Directions for this task
Within the records, determine how many lines contain the word "href". Your reply must consist of that number only.

Recorded data
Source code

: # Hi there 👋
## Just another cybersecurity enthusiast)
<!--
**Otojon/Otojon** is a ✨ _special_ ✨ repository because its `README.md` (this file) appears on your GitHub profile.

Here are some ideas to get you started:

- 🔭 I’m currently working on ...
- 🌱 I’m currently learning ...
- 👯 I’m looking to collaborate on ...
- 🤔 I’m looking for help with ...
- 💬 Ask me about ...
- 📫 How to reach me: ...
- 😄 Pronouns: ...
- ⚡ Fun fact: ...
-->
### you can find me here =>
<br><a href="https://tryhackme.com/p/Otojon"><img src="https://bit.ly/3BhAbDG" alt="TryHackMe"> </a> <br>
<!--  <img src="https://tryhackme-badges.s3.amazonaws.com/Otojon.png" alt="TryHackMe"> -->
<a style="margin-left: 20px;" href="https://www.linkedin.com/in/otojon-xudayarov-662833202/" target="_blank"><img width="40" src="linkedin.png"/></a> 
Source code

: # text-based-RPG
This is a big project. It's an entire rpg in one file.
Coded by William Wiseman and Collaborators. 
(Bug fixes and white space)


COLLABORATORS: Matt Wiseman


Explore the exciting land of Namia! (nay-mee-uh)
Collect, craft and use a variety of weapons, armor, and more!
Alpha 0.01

Written response
2